Excerpts from a dataset
□ □ □
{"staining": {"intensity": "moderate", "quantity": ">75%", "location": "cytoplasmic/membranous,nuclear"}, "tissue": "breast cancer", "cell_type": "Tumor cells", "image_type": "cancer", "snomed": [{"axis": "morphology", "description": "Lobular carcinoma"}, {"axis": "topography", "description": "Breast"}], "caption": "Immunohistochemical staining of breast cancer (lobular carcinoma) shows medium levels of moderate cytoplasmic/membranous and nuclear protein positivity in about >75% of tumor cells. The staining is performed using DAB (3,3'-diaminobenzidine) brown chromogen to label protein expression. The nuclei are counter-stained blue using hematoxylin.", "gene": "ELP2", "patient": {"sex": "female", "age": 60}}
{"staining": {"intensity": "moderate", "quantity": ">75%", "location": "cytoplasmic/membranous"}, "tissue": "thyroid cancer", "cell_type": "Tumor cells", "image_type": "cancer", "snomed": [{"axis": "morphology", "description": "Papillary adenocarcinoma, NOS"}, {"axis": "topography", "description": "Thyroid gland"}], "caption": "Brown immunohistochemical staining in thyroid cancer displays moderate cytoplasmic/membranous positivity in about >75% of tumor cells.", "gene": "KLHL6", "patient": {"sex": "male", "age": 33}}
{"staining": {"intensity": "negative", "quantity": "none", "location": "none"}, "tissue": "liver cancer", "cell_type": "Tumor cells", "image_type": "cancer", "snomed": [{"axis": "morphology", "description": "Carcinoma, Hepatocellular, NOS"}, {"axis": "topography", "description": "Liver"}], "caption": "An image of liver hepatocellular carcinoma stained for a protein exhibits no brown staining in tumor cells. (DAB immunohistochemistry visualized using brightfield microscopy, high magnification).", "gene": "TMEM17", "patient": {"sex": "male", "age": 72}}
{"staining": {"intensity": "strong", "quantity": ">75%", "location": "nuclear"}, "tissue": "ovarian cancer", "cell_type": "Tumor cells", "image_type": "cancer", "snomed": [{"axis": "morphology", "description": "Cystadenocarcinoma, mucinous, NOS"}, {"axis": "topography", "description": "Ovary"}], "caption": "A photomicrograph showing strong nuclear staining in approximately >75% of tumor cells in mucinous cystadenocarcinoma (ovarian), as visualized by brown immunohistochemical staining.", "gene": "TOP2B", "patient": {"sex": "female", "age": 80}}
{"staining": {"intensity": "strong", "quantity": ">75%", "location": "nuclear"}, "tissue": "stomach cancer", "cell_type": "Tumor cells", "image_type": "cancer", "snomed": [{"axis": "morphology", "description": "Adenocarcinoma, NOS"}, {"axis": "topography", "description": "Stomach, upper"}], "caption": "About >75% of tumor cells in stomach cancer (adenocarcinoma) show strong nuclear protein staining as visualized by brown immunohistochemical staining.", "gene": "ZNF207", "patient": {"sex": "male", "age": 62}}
□ □ □
* WHAT TO PRODUCE
An exact copy of every entry above is required.

* RESPONSE AREA
{"staining": {"intensity": "moderate", "quantity": ">75%", "location": "cytoplasmic/membranous,nuclear"}, "tissue": "breast cancer", "cell_type": "Tumor cells", "image_type": "cancer", "snomed": [{"axis": "morphology", "description": "Lobular carcinoma"}, {"axis": "topography", "description": "Breast"}], "caption": "Immunohistochemical staining of breast cancer (lobular carcinoma) shows medium levels of moderate cytoplasmic/membranous and nuclear protein positivity in about >75% of tumor cells. The staining is performed using DAB (3,3'-diaminobenzidine) brown chromogen to label protein expression. The nuclei are counter-stained blue using hematoxylin.", "gene": "ELP2", "patient": {"sex": "female", "age": 60}}
{"staining": {"intensity": "moderate", "quantity": ">75%", "location": "cytoplasmic/membranous"}, "tissue": "thyroid cancer", "cell_type": "Tumor cells", "image_type": "cancer", "snomed": [{"axis": "morphology", "description": "Papillary adenocarcinoma, NOS"}, {"axis": "topography", "description": "Thyroid gland"}], "caption": "Brown immunohistochemical staining in thyroid cancer displays moderate cytoplasmic/membranous positivity in about >75% of tumor cells.", "gene": "KLHL6", "patient": {"sex": "male", "age": 33}}
{"staining": {"intensity": "negative", "quantity": "none", "location": "none"}, "tissue": "liver cancer", "cell_type": "Tumor cells", "image_type": "cancer", "snomed": [{"axis": "morphology", "description": "Carcinoma, Hepatocellular, NOS"}, {"axis": "topography", "description": "Liver"}], "caption": "An image of liver hepatocellular carcinoma stained for a protein exhibits no brown staining in tumor cells. (DAB immunohistochemistry visualized using brightfield microscopy, high magnification).", "gene": "TMEM17", "patient": {"sex": "male", "age": 72}}
{"staining": {"intensity": "strong", "quantity": ">75%", "location": "nuclear"}, "tissue": "ovarian cancer", "cell_type": "Tumor cells", "image_type": "cancer", "snomed": [{"axis": "morphology", "description": "Cystadenocarcinoma, mucinous, NOS"}, {"axis": "topography", "description": "Ovary"}], "caption": "A photomicrograph showing strong nuclear staining in approximately >75% of tumor cells in mucinous cystadenocarcinoma (ovarian), as visualized by brown immunohistochemical staining.", "gene": "TOP2B", "patient": {"sex": "female", "age": 80}}
{"staining": {"intensity": "strong", "quantity": ">75%", "location": "nuclear"}, "tissue": "stomach cancer", "cell_type": "Tumor cells", "image_type": "cancer", "snomed": [{"axis": "morphology", "description": "Adenocarcinoma, NOS"}, {"axis": "topography", "description": "Stomach, upper"}], "caption": "About >75% of tumor cells in stomach cancer (adenocarcinoma) show strong nuclear protein staining as visualized by brown immunohistochemical staining.", "gene": "ZNF207", "patient": {"sex": "male", "age": 62}}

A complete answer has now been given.